[Tâche 1] Recopiez mot pour mot le passage de l'article sur Seprob qui commence à "Annoncée et reportée" et se termine à "est en rade.".
[Tâche 2] Pour chacune des affirmations suivantes, dites par oui ou par non si elle concorde avec l'article sur Seprob, en citant exactement les mots de l'article qui tranchent. (a) Le pont de Sidi Maârouf est déjà ouvert à la circulation. (b) Seprob était en groupement avec Copisa Maroc. (c) Le marché de la trémie Almohades a été attribué à une entreprise turque.

[Extrait du document]
+++
Seprob: Le maître d’œuvre du pont de Sidi Maârouf rompt avec sa discrétion

Annoncée et reportée à plusieurs reprises, la livraison du pont à haubans de Sidi Maârouf tarde toujours à se concrétiser. Le pont reste encore fermé à la circulation, même s’il devrait être livré incessamment. En revanche, ce projet a permis à Seprob de mener une véritable opération de communication sur plusieurs années ; notamment en 2018, chose surprenante pour une entreprise qui cultive une certaine discrétion et dont même le site web est en rade.

Rarement une entreprise de BTP aura autant monopolisé l’attention et les médias sur un de ses projets. Décrit et re-décrit dans ses moindres détails, le pont à haubans de Sidi Maârouf qui a servi de prétexte pour une communication abondante de la (finalement très peu) discrète Seprob ne cache plus aucun secret pour tous ceux qui s’y sont intéressés un peu. Toutes les étapes du projet ont été passées au peigne fin, avec tous les détails techniques (généralement non intéressants pour le grand public). Peu connue du public, a contrario d’autres mastodontes tels que SGTM ou TGCC, Seprob (Société d’Exploitation des Procédés de Boussiron) a profité de ce projet pour “marquer davantage son territoire“. D’autant plus que la morosité du secteur n’a épargné aucun acteur. Il faut dire que malgré les nombreux projets annoncés ici et là, les activités de BTP et ceux de Seprob évoluent comme le secteur, en dents de scie depuis quelques années. La faute aussi à des concurrents étrangers qui viennent partager le gâteau national avec les acteurs marocains. L’offensive turque sur les projets d’envergure du Royaume avait irrité les grandes entreprises de BTP marocaines, désolées d’avoir injustement disqualifiés de certains marchés. D’ailleurs, Seprob était aux avant-postes lors de la polémique sur le marché concernant la trémie Almohades attribué au turc Makyol. Un gros marché et un emplacement stratégique dont les entreprises marocaines ont été éliminées dès la 1ère phase de présélection. Seprob, qui était en groupement avec Copisa Maroc, envisageait même à l’époque de porter l’affaire devant les tribunaux. C’est dire la tension dans le secteur.
+++
Entrées tirées d'une collection:
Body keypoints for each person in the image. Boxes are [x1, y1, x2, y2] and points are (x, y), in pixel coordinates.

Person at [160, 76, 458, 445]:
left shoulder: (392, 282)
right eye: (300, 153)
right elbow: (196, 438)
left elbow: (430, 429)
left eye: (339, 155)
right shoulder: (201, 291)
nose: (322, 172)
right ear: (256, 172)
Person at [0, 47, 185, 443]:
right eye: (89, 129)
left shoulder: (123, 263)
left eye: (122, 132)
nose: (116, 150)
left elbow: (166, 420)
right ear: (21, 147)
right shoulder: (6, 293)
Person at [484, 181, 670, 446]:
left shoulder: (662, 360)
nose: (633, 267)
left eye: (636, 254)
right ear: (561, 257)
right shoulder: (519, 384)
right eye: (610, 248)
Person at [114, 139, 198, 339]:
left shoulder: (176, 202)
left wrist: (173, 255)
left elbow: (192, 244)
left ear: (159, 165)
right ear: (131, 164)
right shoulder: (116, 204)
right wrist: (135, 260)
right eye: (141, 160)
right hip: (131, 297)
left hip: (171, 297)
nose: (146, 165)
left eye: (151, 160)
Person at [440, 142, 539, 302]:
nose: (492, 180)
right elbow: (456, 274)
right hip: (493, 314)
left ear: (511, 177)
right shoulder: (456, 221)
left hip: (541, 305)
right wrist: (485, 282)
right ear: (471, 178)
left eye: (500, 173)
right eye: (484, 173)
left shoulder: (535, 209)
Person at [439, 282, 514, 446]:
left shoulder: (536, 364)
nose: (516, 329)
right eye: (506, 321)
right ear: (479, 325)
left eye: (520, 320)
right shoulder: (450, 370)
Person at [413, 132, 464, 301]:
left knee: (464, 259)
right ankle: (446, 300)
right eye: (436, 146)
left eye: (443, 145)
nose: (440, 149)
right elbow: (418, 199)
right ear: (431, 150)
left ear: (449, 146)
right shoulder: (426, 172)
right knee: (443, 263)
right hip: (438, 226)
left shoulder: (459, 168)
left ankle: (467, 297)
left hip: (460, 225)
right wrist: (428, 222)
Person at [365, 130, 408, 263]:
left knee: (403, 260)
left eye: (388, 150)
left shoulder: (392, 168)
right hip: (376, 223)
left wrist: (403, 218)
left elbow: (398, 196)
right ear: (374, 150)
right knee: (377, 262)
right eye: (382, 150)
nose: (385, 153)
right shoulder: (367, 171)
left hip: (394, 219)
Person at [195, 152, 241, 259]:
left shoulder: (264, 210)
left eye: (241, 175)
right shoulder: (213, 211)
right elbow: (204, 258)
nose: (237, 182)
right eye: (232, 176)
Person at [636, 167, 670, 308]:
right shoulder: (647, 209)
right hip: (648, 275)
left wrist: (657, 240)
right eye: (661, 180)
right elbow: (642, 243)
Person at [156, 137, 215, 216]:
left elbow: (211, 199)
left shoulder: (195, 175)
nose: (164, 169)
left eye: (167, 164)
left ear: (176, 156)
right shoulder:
+++
[Réponse finale 1]
Annoncée et reportée à plusieurs reprises, la livraison du pont à haubans de Sidi Maârouf tarde toujours à se concrétiser. Le pont reste encore fermé à la circulation, même s’il devrait être livré incessamment. En revanche, ce projet a permis à Seprob de mener une véritable opération de communication sur plusieurs années ; notamment en 2018, chose surprenante pour une entreprise qui cultive une certaine discrétion et dont même le site web est en rade.

[Réponse finale 2]
(a) Non : « Le pont reste encore fermé à la circulation »
(b) Oui : « Seprob, qui était en groupement avec Copisa Maroc »
(c) Oui : « attribué au turc Makyol »